Task to complete. Pictures in the entries below are excluded; copy only the lines from the one containing "X41190000Y69100000D03*" to the one containing "wire [11:0] full_imm;", both included.

---------------

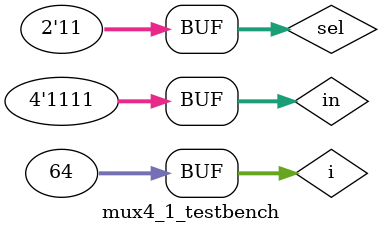
<source format=sv>
`timescale 1ps / 1ps
module mux4_1(in, sel, out);
	input logic [3:0] in; 
	input logic [1:0] sel;
	output logic out;
	
	logic m0_out, m1_out;
	
	mux2_1 m0 (.i0(in[0]), .i1(in[1]), .sel(sel[0]), .out(m0_out));
	mux2_1 m1 (.i0(in[2]), .i1(in[3]), .sel(sel[0]), .out(m1_out));
	mux2_1 m  (.i0(m0_out), .i1(m1_out), .sel(sel[1]), .out(out));
	
endmodule

module mux4_1_testbench();
	logic [3:0] in; 
	logic [1:0] sel;	
	logic out;
	
	mux4_1 dut (.in, .sel, .out);
	
	integer i;
	
	initial begin
		for(i=0; i<64; i++) begin
			{sel, in} = i; #750;
		end
	end
endmodule
</source>
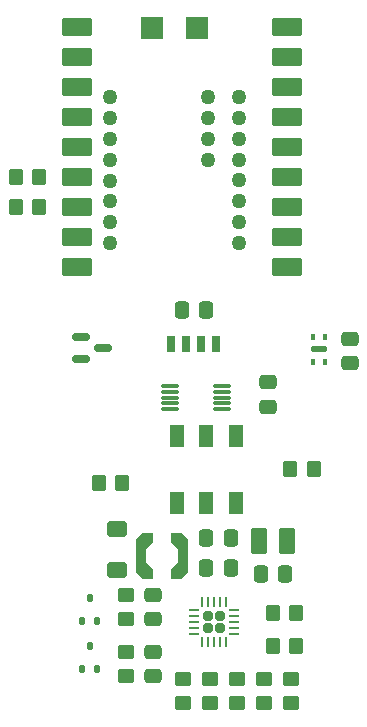
<source format=gbr>
%TF.GenerationSoftware,KiCad,Pcbnew,9.0.2*%
%TF.CreationDate,2025-06-10T20:07:43+02:00*%
%TF.ProjectId,PEH Sensor,50454820-5365-46e7-936f-722e6b696361,rev?*%
%TF.SameCoordinates,Original*%
%TF.FileFunction,Paste,Top*%
%TF.FilePolarity,Positive*%
%FSLAX46Y46*%
G04 Gerber Fmt 4.6, Leading zero omitted, Abs format (unit mm)*
G04 Created by KiCad (PCBNEW 9.0.2) date 2025-06-10 20:07:43*
%MOMM*%
%LPD*%
G01*
G04 APERTURE LIST*
G04 Aperture macros list*
%AMRoundRect*
0 Rectangle with rounded corners*
0 $1 Rounding radius*
0 $2 $3 $4 $5 $6 $7 $8 $9 X,Y pos of 4 corners*
0 Add a 4 corners polygon primitive as box body*
4,1,4,$2,$3,$4,$5,$6,$7,$8,$9,$2,$3,0*
0 Add four circle primitives for the rounded corners*
1,1,$1+$1,$2,$3*
1,1,$1+$1,$4,$5*
1,1,$1+$1,$6,$7*
1,1,$1+$1,$8,$9*
0 Add four rect primitives between the rounded corners*
20,1,$1+$1,$2,$3,$4,$5,0*
20,1,$1+$1,$4,$5,$6,$7,0*
20,1,$1+$1,$6,$7,$8,$9,0*
20,1,$1+$1,$8,$9,$2,$3,0*%
%AMFreePoly0*
4,1,11,1.015000,1.170000,0.435000,0.575000,0.435000,-0.575000,1.015000,-1.170000,1.015000,-1.945000,0.125000,-1.945000,-0.435000,-1.395000,-0.435000,1.395000,0.125000,1.945000,1.015000,1.945000,1.015000,1.170000,1.015000,1.170000,$1*%
%AMFreePoly1*
4,1,11,0.435000,1.395000,0.435000,-1.395000,-0.125000,-1.945000,-1.015000,-1.945000,-1.015000,-1.170000,-0.435000,-0.575000,-0.435000,0.575000,-1.015000,1.170000,-1.015000,1.945000,-0.125000,1.945000,0.435000,1.395000,0.435000,1.395000,$1*%
G04 Aperture macros list end*
%ADD10RoundRect,0.250000X0.350000X0.450000X-0.350000X0.450000X-0.350000X-0.450000X0.350000X-0.450000X0*%
%ADD11RoundRect,0.112500X-0.112500X-0.237500X0.112500X-0.237500X0.112500X0.237500X-0.112500X0.237500X0*%
%ADD12RoundRect,0.250000X0.600000X-0.400000X0.600000X0.400000X-0.600000X0.400000X-0.600000X-0.400000X0*%
%ADD13RoundRect,0.087500X-0.087500X0.187500X-0.087500X-0.187500X0.087500X-0.187500X0.087500X0.187500X0*%
%ADD14RoundRect,0.125000X-0.575000X0.125000X-0.575000X-0.125000X0.575000X-0.125000X0.575000X0.125000X0*%
%ADD15RoundRect,0.087500X0.087500X-0.187500X0.087500X0.187500X-0.087500X0.187500X-0.087500X-0.187500X0*%
%ADD16RoundRect,0.250000X-0.475000X0.337500X-0.475000X-0.337500X0.475000X-0.337500X0.475000X0.337500X0*%
%ADD17RoundRect,0.250000X-0.337500X-0.475000X0.337500X-0.475000X0.337500X0.475000X-0.337500X0.475000X0*%
%ADD18RoundRect,0.250000X0.450000X-0.350000X0.450000X0.350000X-0.450000X0.350000X-0.450000X-0.350000X0*%
%ADD19FreePoly0,0.000000*%
%ADD20FreePoly1,0.000000*%
%ADD21RoundRect,0.250000X-0.450000X0.350000X-0.450000X-0.350000X0.450000X-0.350000X0.450000X0.350000X0*%
%ADD22R,0.700000X1.400000*%
%ADD23RoundRect,0.250000X0.337500X0.475000X-0.337500X0.475000X-0.337500X-0.475000X0.337500X-0.475000X0*%
%ADD24RoundRect,0.250001X-0.462499X-0.849999X0.462499X-0.849999X0.462499X0.849999X-0.462499X0.849999X0*%
%ADD25RoundRect,0.202500X-0.202500X-0.202500X0.202500X-0.202500X0.202500X0.202500X-0.202500X0.202500X0*%
%ADD26RoundRect,0.062500X-0.375000X-0.062500X0.375000X-0.062500X0.375000X0.062500X-0.375000X0.062500X0*%
%ADD27RoundRect,0.062500X-0.062500X-0.375000X0.062500X-0.375000X0.062500X0.375000X-0.062500X0.375000X0*%
%ADD28R,1.200000X1.950000*%
%ADD29RoundRect,0.231000X-1.039000X-0.539000X1.039000X-0.539000X1.039000X0.539000X-1.039000X0.539000X0*%
%ADD30C,1.270000*%
%ADD31R,1.900000X1.900000*%
%ADD32RoundRect,0.250000X-0.350000X-0.450000X0.350000X-0.450000X0.350000X0.450000X-0.350000X0.450000X0*%
%ADD33RoundRect,0.250000X0.475000X-0.337500X0.475000X0.337500X-0.475000X0.337500X-0.475000X-0.337500X0*%
%ADD34RoundRect,0.150000X-0.587500X-0.150000X0.587500X-0.150000X0.587500X0.150000X-0.587500X0.150000X0*%
%ADD35RoundRect,0.075000X-0.650000X-0.075000X0.650000X-0.075000X0.650000X0.075000X-0.650000X0.075000X0*%
G04 APERTURE END LIST*
D10*
%TO.C,R10*%
X156222500Y-111453500D03*
X154222500Y-111453500D03*
%TD*%
D11*
%TO.C,D2*%
X138078500Y-112183500D03*
X139378500Y-112183500D03*
X138728500Y-110183500D03*
%TD*%
D12*
%TO.C,D3*%
X141014500Y-107869500D03*
X141014500Y-104369500D03*
%TD*%
D11*
%TO.C,D1*%
X138078500Y-116247500D03*
X139378500Y-116247500D03*
X138728500Y-114247500D03*
%TD*%
D13*
%TO.C,U1*%
X158615000Y-88129000D03*
X157615000Y-88129000D03*
D14*
X158115000Y-89154000D03*
D15*
X158615000Y-90179000D03*
X157615000Y-90179000D03*
%TD*%
D10*
%TO.C,R13*%
X134477000Y-74549000D03*
X132477000Y-74549000D03*
%TD*%
D16*
%TO.C,C1*%
X144062500Y-109908000D03*
X144062500Y-111983000D03*
%TD*%
D17*
%TO.C,C2*%
X148591500Y-105103500D03*
X150666500Y-105103500D03*
%TD*%
D18*
%TO.C,R4*%
X151174500Y-119057500D03*
X151174500Y-117057500D03*
%TD*%
D19*
%TO.C,L1*%
X143059500Y-106627500D03*
D20*
X146589500Y-106627500D03*
%TD*%
D21*
%TO.C,R8*%
X155746500Y-117057500D03*
X155746500Y-119057500D03*
%TD*%
D10*
%TO.C,R11*%
X157718000Y-99298000D03*
X155718000Y-99298000D03*
%TD*%
D21*
%TO.C,R9*%
X146602500Y-117057500D03*
X146602500Y-119057500D03*
%TD*%
D18*
%TO.C,R2*%
X141776500Y-116771500D03*
X141776500Y-114771500D03*
%TD*%
D10*
%TO.C,R3*%
X141506500Y-100457000D03*
X139506500Y-100457000D03*
%TD*%
D22*
%TO.C,U3*%
X145643600Y-88709240D03*
X146913600Y-88709240D03*
X148183600Y-88709240D03*
X149453600Y-88709240D03*
%TD*%
D23*
%TO.C,C5*%
X155281500Y-108151500D03*
X153206500Y-108151500D03*
%TD*%
D17*
%TO.C,C4*%
X148591500Y-107643500D03*
X150666500Y-107643500D03*
%TD*%
D16*
%TO.C,C3*%
X144062500Y-114734000D03*
X144062500Y-116809000D03*
%TD*%
D24*
%TO.C,L2*%
X153081500Y-105357500D03*
X155406500Y-105357500D03*
%TD*%
D10*
%TO.C,R12*%
X134477000Y-77089000D03*
X132477000Y-77089000D03*
%TD*%
D25*
%TO.C,U2*%
X148733000Y-111731500D03*
X148733000Y-112731500D03*
X149733000Y-111731500D03*
X149733000Y-112731500D03*
D26*
X147545500Y-111231500D03*
X147545500Y-111731500D03*
X147545500Y-112231500D03*
X147545500Y-112731500D03*
X147545500Y-113231500D03*
D27*
X148233000Y-113919000D03*
X148733000Y-113919000D03*
X149233000Y-113919000D03*
X149733000Y-113919000D03*
X150233000Y-113919000D03*
D26*
X150920500Y-113231500D03*
X150920500Y-112731500D03*
X150920500Y-112231500D03*
X150920500Y-111731500D03*
X150920500Y-111231500D03*
D27*
X150233000Y-110544000D03*
X149733000Y-110544000D03*
X149233000Y-110544000D03*
X148733000Y-110544000D03*
X148233000Y-110544000D03*
%TD*%
D28*
%TO.C,S1*%
X151115400Y-96473000D03*
X148615400Y-96473000D03*
X146115400Y-96473000D03*
X151115400Y-102123000D03*
X148615400Y-102123000D03*
X146115400Y-102123000D03*
%TD*%
D29*
%TO.C,U5*%
X137668000Y-61849000D03*
X137668000Y-64389000D03*
X137668000Y-66929000D03*
X137668000Y-69469000D03*
X137668000Y-72009000D03*
X137668000Y-74549000D03*
X137668000Y-77089000D03*
X137668000Y-79629000D03*
X137668000Y-82169000D03*
X155448000Y-82169000D03*
X155448000Y-79629000D03*
X155448000Y-77089000D03*
X155448000Y-74549000D03*
X155448000Y-72009000D03*
X155448000Y-69469000D03*
X155448000Y-66929000D03*
X155448000Y-64389000D03*
X155448000Y-61849000D03*
D30*
X151384000Y-80137000D03*
X151384000Y-78359000D03*
X151384000Y-76581000D03*
X151384000Y-74803000D03*
X151384000Y-73152000D03*
X151384000Y-71374000D03*
X151384000Y-69596000D03*
X151384000Y-67818000D03*
X148717000Y-73152000D03*
X148717000Y-71374000D03*
X148717000Y-69596000D03*
X148717000Y-67818000D03*
X140462000Y-80137000D03*
X140462000Y-78359000D03*
X140462000Y-76581000D03*
X140462000Y-74930000D03*
X140462000Y-73152000D03*
X140462000Y-71374000D03*
X140462000Y-69596000D03*
X140462000Y-67818000D03*
D31*
X147828000Y-61976000D03*
X144018000Y-61976000D03*
%TD*%
D18*
%TO.C,R1*%
X141776500Y-111945500D03*
X141776500Y-109945500D03*
%TD*%
D32*
%TO.C,R6*%
X154222500Y-114247500D03*
X156222500Y-114247500D03*
%TD*%
D18*
%TO.C,R7*%
X153460500Y-119057500D03*
X153460500Y-117057500D03*
%TD*%
D17*
%TO.C,C7*%
X146536500Y-85852000D03*
X148611500Y-85852000D03*
%TD*%
D16*
%TO.C,C6*%
X160782000Y-88243500D03*
X160782000Y-90318500D03*
%TD*%
D33*
%TO.C,C8*%
X153797000Y-94026900D03*
X153797000Y-91951900D03*
%TD*%
D18*
%TO.C,R5*%
X148888500Y-119057500D03*
X148888500Y-117057500D03*
%TD*%
D34*
%TO.C,Q1*%
X137952000Y-88077000D03*
X137952000Y-89977000D03*
X139827000Y-89027000D03*
%TD*%
D35*
%TO.C,U4*%
X145542000Y-92234000D03*
X145542000Y-92734000D03*
X145542000Y-93234000D03*
X145542000Y-93734000D03*
X145542000Y-94234000D03*
X149942000Y-94234000D03*
X149942000Y-93734000D03*
X149942000Y-93234000D03*
X149942000Y-92734000D03*
X149942000Y-92234000D03*
%TD*%
M02*

</source>
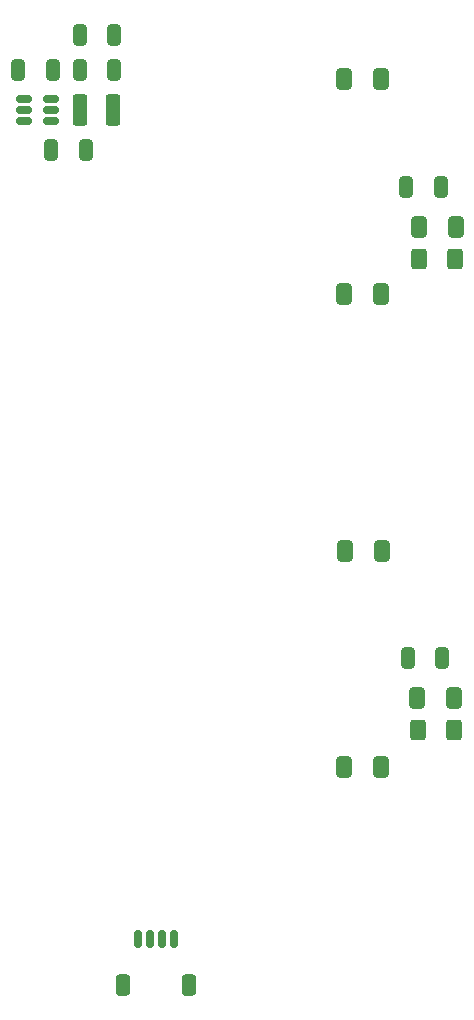
<source format=gbr>
%TF.GenerationSoftware,KiCad,Pcbnew,7.0.9*%
%TF.CreationDate,2024-02-10T00:09:35-05:00*%
%TF.ProjectId,BREAD_Slice,42524541-445f-4536-9c69-63652e6b6963,rev?*%
%TF.SameCoordinates,PX74eba40PY8552dc0*%
%TF.FileFunction,Paste,Bot*%
%TF.FilePolarity,Positive*%
%FSLAX46Y46*%
G04 Gerber Fmt 4.6, Leading zero omitted, Abs format (unit mm)*
G04 Created by KiCad (PCBNEW 7.0.9) date 2024-02-10 00:09:35*
%MOMM*%
%LPD*%
G01*
G04 APERTURE LIST*
G04 Aperture macros list*
%AMRoundRect*
0 Rectangle with rounded corners*
0 $1 Rounding radius*
0 $2 $3 $4 $5 $6 $7 $8 $9 X,Y pos of 4 corners*
0 Add a 4 corners polygon primitive as box body*
4,1,4,$2,$3,$4,$5,$6,$7,$8,$9,$2,$3,0*
0 Add four circle primitives for the rounded corners*
1,1,$1+$1,$2,$3*
1,1,$1+$1,$4,$5*
1,1,$1+$1,$6,$7*
1,1,$1+$1,$8,$9*
0 Add four rect primitives between the rounded corners*
20,1,$1+$1,$2,$3,$4,$5,0*
20,1,$1+$1,$4,$5,$6,$7,0*
20,1,$1+$1,$6,$7,$8,$9,0*
20,1,$1+$1,$8,$9,$2,$3,0*%
G04 Aperture macros list end*
%ADD10RoundRect,0.150000X-0.512500X-0.150000X0.512500X-0.150000X0.512500X0.150000X-0.512500X0.150000X0*%
%ADD11RoundRect,0.250000X0.412500X0.650000X-0.412500X0.650000X-0.412500X-0.650000X0.412500X-0.650000X0*%
%ADD12RoundRect,0.250000X-0.325000X-0.650000X0.325000X-0.650000X0.325000X0.650000X-0.325000X0.650000X0*%
%ADD13RoundRect,0.150000X0.150000X0.625000X-0.150000X0.625000X-0.150000X-0.625000X0.150000X-0.625000X0*%
%ADD14RoundRect,0.250000X0.350000X0.650000X-0.350000X0.650000X-0.350000X-0.650000X0.350000X-0.650000X0*%
%ADD15RoundRect,0.250000X-0.400000X-0.625000X0.400000X-0.625000X0.400000X0.625000X-0.400000X0.625000X0*%
%ADD16RoundRect,0.250000X-0.375000X-1.075000X0.375000X-1.075000X0.375000X1.075000X-0.375000X1.075000X0*%
%ADD17RoundRect,0.250000X0.325000X0.650000X-0.325000X0.650000X-0.325000X-0.650000X0.325000X-0.650000X0*%
%ADD18RoundRect,0.250000X-0.412500X-0.650000X0.412500X-0.650000X0.412500X0.650000X-0.412500X0.650000X0*%
G04 APERTURE END LIST*
D10*
%TO.C,U2*%
X11137500Y74650000D03*
X11137500Y75600000D03*
X11137500Y76550000D03*
X8862500Y76550000D03*
X8862500Y75600000D03*
X8862500Y74650000D03*
%TD*%
D11*
%TO.C,C6*%
X39027500Y78200000D03*
X35902500Y78200000D03*
%TD*%
D12*
%TO.C,C5*%
X13525000Y79000000D03*
X16475000Y79000000D03*
%TD*%
%TO.C,C7*%
X13525000Y82000000D03*
X16475000Y82000000D03*
%TD*%
D13*
%TO.C,J18*%
X21510000Y5400000D03*
X20510000Y5400000D03*
X19510000Y5400000D03*
X18510000Y5400000D03*
D14*
X17210000Y1525000D03*
X22810000Y1525000D03*
%TD*%
D15*
%TO.C,R1*%
X42250000Y63000000D03*
X45350000Y63000000D03*
%TD*%
D11*
%TO.C,C9*%
X39105000Y38300000D03*
X35980000Y38300000D03*
%TD*%
D16*
%TO.C,L1*%
X13600000Y75600000D03*
X16400000Y75600000D03*
%TD*%
D17*
%TO.C,C1*%
X8325000Y79000000D03*
X11275000Y79000000D03*
%TD*%
D15*
%TO.C,R2*%
X42150000Y23100000D03*
X45250000Y23100000D03*
%TD*%
D18*
%TO.C,C10*%
X35917500Y20000000D03*
X39042500Y20000000D03*
%TD*%
D12*
%TO.C,C3*%
X41305000Y29200000D03*
X44255000Y29200000D03*
%TD*%
D18*
%TO.C,C11*%
X42137500Y25800000D03*
X45262500Y25800000D03*
%TD*%
D12*
%TO.C,C2*%
X41190000Y69100000D03*
X44140000Y69100000D03*
%TD*%
D17*
%TO.C,C4*%
X11125000Y72200000D03*
X14075000Y72200000D03*
%TD*%
D18*
%TO.C,C8*%
X35902500Y60000000D03*
X39027500Y60000000D03*
%TD*%
%TO.C,C12*%
X42237500Y65700000D03*
X45362500Y65700000D03*
%TD*%
M02*

</source>
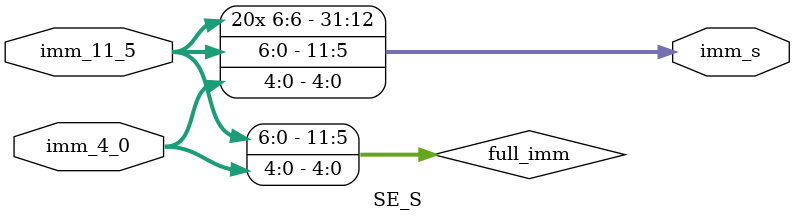
<source format=v>
module SE_S #(parameter OUT_WIDTH = 32)
(input [6:0] imm_11_5, input [4:0] imm_4_0,
 output [OUT_WIDTH-1: 0] imm_s);
   wire [11:0] full_imm;
   assign full_imm = {imm_11_5, imm_4_0};
   assign imm_s = {{(OUT_WIDTH-12){full_imm[11]}}, full_imm};
endmodule
</source>
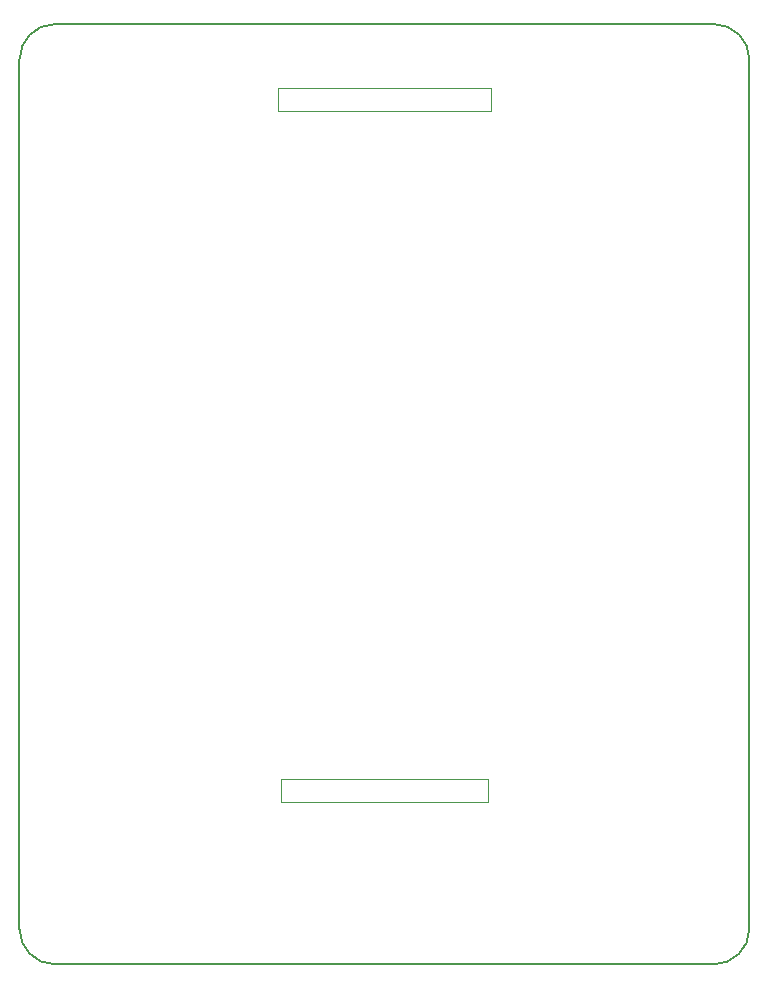
<source format=gbr>
%TF.GenerationSoftware,KiCad,Pcbnew,9.0.0*%
%TF.CreationDate,2025-07-21T17:32:05-04:00*%
%TF.ProjectId,shipwreckedpcb,73686970-7772-4656-936b-65647063622e,rev?*%
%TF.SameCoordinates,Original*%
%TF.FileFunction,Profile,NP*%
%FSLAX46Y46*%
G04 Gerber Fmt 4.6, Leading zero omitted, Abs format (unit mm)*
G04 Created by KiCad (PCBNEW 9.0.0) date 2025-07-21 17:32:05*
%MOMM*%
%LPD*%
G01*
G04 APERTURE LIST*
%TA.AperFunction,Profile*%
%ADD10C,0.200000*%
%TD*%
%TA.AperFunction,Profile*%
%ADD11C,0.050000*%
%TD*%
G04 APERTURE END LIST*
D10*
X174950000Y-62150000D02*
G75*
G02*
X177950000Y-65150000I0J-3000000D01*
G01*
X174950000Y-141750000D02*
X119150000Y-141750000D01*
X116150000Y-65150000D02*
G75*
G02*
X119150000Y-62150000I3000000J0D01*
G01*
X177950000Y-65150000D02*
X177950000Y-138750000D01*
D11*
X138300000Y-126100000D02*
X155800000Y-126100000D01*
X155800000Y-128000000D01*
X138300000Y-128000000D01*
X138300000Y-126100000D01*
X138050000Y-67575000D02*
X156050000Y-67575000D01*
X156050000Y-69475000D01*
X138050000Y-69475000D01*
X138050000Y-67575000D01*
D10*
X116150000Y-138750000D02*
X116150000Y-65150000D01*
X177950000Y-138750000D02*
G75*
G02*
X174950000Y-141750000I-3000000J0D01*
G01*
X119150000Y-141750000D02*
G75*
G02*
X116150000Y-138750000I0J3000000D01*
G01*
X119150000Y-62150000D02*
X174950000Y-62150000D01*
M02*

</source>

---------------

Solution to this task.
X41190000Y69100000D03*
X44140000Y69100000D03*
%TD*%
D17*
%TO.C,C4*%
X11125000Y72200000D03*
X14075000Y72200000D03*
%TD*%
D18*
%TO.C,C8*%
X35902500Y60000000D03*
X39027500Y60000000D03*
%TD*%
%TO.C,C12*%
X42237500Y65700000D03*
X45362500Y65700000D03*
%TD*%
M02*

</source>
<source format=v>
module SE_S #(parameter OUT_WIDTH = 32)
(input [6:0] imm_11_5, input [4:0] imm_4_0,
 output [OUT_WIDTH-1: 0] imm_s);
   wire [11:0] full_imm;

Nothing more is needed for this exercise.